Work instructions
- 1) Reproduce the portion of the passage on diabetes that begins with the words "Diabetes is a" and ends after the words "for metabolic processes.".
- 2) Write the next part of the passage on diabetes, picking up after its final sentence.

Extract section start

Regardless of which disease came first, know you are not the only one dealing with this situation. Cancer and diabetes often co-exist. And, while managing both diseases simultaneously can be difficult, it can be done. The first step is understanding.
Diabetes is a disease in which the body does not produce or properly use insulin. Insulin is a hormone secreted by the pancreas (the large gland behind the stomach). Insulin is needed to convert sugar, starches and other carbohydrates into energy needed for daily life.
Much of the food you eat is broken down into glucose (sugar), which is the main source of fuel for the body. After digestion, glucose passes into the bloodstream and, with the help of insulin, it moves into the body’s cells where it provides fuel for metabolic processes.
If the pancreas produces little or no insulin, or if the body’s cells do not respond appropriately to the insulin that is produced, glucose accumulates in the blood. Thus, the body’s cells lose their main source of fuel. Also, when there is too much sugar in the blood for long periods of time, other cells become damaged.
While an estimated 14.6 million Americans (about seven percent of the U.S. population) have been diagnosed with diabetes, about 6.2 million people have the disease and don’t even realize it.
There are two main types of diabetes, Type I and Type II. Some pregnant women can also get diabetes, which is called gestational diabetes.
Type I diabetes, formerly known as “juvenile-onset” diabetes or insulin dependence diabetes mellitus (IDDM), occurs when the pancreas produces little or no insulin. Type I diabetes can occur at any age, but it typically develops in people under the age of 30 (most commonly children). It accounts for about one out of 10 people with diabetes and is primarily treated with daily insulin injections.

Extract section end
Information section start

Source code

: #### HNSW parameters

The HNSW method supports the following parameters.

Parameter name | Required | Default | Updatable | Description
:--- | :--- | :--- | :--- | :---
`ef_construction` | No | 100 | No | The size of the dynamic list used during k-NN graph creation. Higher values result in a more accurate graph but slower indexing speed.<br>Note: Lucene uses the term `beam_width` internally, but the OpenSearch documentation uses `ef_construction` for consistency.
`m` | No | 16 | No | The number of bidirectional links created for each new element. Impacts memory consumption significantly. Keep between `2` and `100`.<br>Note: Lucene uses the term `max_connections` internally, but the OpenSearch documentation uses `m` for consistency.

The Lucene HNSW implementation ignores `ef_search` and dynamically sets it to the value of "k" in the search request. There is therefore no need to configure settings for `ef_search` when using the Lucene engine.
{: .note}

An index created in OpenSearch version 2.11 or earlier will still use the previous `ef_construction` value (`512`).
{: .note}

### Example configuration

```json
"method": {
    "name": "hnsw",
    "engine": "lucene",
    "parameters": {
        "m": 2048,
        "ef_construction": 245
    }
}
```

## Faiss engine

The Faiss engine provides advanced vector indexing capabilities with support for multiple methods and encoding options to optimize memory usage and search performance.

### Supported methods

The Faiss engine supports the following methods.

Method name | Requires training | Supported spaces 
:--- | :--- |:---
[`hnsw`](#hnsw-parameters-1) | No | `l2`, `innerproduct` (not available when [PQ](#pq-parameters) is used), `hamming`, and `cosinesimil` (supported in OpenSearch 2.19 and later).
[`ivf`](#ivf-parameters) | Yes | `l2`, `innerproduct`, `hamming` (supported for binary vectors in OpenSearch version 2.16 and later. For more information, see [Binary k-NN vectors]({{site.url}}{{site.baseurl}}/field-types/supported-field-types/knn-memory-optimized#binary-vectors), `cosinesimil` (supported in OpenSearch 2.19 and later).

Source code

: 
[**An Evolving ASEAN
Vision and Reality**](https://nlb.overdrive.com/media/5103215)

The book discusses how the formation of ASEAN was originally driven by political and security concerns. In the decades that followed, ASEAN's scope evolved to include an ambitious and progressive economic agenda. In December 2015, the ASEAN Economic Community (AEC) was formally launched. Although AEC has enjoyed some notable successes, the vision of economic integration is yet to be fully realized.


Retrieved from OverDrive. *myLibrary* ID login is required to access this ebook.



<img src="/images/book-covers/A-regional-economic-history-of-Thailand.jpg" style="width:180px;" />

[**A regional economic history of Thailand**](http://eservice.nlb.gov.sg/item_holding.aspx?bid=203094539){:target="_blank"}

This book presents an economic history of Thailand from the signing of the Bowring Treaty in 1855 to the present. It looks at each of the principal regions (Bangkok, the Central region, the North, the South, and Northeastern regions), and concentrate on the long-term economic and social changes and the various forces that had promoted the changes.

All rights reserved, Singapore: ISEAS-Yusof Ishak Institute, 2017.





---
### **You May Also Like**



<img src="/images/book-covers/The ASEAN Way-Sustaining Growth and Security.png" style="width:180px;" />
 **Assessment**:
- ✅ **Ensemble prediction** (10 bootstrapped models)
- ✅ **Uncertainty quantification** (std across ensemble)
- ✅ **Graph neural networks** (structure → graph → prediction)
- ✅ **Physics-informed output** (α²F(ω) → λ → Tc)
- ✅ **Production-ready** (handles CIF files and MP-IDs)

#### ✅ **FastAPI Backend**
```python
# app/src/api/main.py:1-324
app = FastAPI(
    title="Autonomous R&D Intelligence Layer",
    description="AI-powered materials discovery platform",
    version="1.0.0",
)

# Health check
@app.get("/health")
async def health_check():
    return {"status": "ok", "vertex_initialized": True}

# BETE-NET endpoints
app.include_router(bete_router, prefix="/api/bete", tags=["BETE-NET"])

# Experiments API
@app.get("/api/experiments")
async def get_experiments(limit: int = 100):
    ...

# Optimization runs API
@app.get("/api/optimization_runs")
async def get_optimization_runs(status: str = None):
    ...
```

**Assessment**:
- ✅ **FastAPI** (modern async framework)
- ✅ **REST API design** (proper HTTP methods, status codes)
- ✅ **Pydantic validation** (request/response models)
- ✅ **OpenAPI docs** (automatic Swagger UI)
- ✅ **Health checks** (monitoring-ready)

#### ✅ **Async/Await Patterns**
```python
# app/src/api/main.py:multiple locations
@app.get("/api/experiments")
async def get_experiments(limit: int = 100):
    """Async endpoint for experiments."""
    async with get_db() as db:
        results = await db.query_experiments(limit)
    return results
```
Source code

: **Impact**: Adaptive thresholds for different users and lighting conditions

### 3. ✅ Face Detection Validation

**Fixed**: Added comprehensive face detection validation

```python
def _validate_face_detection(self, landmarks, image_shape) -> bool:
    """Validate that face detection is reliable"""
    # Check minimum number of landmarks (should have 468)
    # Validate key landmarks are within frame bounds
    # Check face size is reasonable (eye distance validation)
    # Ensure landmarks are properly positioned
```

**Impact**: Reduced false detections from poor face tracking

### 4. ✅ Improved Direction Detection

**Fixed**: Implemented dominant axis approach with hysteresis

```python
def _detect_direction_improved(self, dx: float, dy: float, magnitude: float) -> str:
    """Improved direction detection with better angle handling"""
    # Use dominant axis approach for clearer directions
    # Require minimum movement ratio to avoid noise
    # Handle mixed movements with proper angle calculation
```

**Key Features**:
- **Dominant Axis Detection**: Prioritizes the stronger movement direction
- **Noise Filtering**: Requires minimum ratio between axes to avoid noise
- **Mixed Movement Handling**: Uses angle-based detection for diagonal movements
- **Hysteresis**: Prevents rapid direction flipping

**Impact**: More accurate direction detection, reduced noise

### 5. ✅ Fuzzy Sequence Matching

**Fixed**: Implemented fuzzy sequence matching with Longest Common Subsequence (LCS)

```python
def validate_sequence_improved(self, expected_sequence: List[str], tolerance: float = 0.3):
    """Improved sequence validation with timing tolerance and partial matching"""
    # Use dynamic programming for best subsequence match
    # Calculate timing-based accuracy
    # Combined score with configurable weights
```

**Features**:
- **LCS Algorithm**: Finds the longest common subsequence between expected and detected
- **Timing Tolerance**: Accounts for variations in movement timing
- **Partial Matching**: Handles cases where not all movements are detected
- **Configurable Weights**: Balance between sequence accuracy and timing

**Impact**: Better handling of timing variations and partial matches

Information section end

Answers per task
- 1)
Diabetes is a disease in which the body does not produce or properly use insulin. Insulin is a hormone secreted by the pancreas (the large gland behind the stomach). Insulin is needed to convert sugar, starches and other carbohydrates into energy needed for daily life.
Much of the food you eat is broken down into glucose (sugar), which is the main source of fuel for the body. After digestion, glucose passes into the bloodstream and, with the help of insulin, it moves into the body’s cells where it provides fuel for metabolic processes.

- 2)
Type II diabetes, sometimes called “adult-onset” diabetes or non-insulin dependent diabetes mellitus (NIDDM), is more common and occurs when the insulin produced by the pancreas does not work effectively. Type II diabetes is typically found in individuals who are over 30 years of age and overweight. It accounts for about nine out of 10 people with diabetes and can be managed with healthy eating, regular exercise, oral medications and/or insulin when necessary.
Between eight and 18 percent of people living with cancer also have diabetes. While many individuals know they are diabetic when they are diagnosed with cancer, others may only discover it after a cancer diagnosis or during treatment.
In addition, there is a strong link between diabetes and different types of cancer. Type I diabetes tends to occur with cervical and stomach cancers. Type II diabetes often occurs with breast, endometrial, pancreatic, liver, kidney, and colon cancers.
It is important to properly manage diabetes during cancer treatment. Cancer and cancer treatment can bring about metabolic changes that cause or aggravate symptoms of diabetes. Also, high blood sugar levels brought on by diabetes can weaken the immune system, which needs to be strong to fight cancer. Likewise, diabetes could potentially delay cancer treatment or increase the risk of infection during treatment.
NOTE: THIS INFORMATION IS NOT INTENDED NOR IMPLIED TO BE A SUBSTITUTE FOR PROFESSIONAL MEDICAL ADVICE. ALWAYS SEEK THE ADVICE OF YOUR PHYSICIAN OR OTHER QUALIFIED HEALTHCARE PROVIDER REGARDING YOUR CANCER TREATMENT AND DIABETES CARE.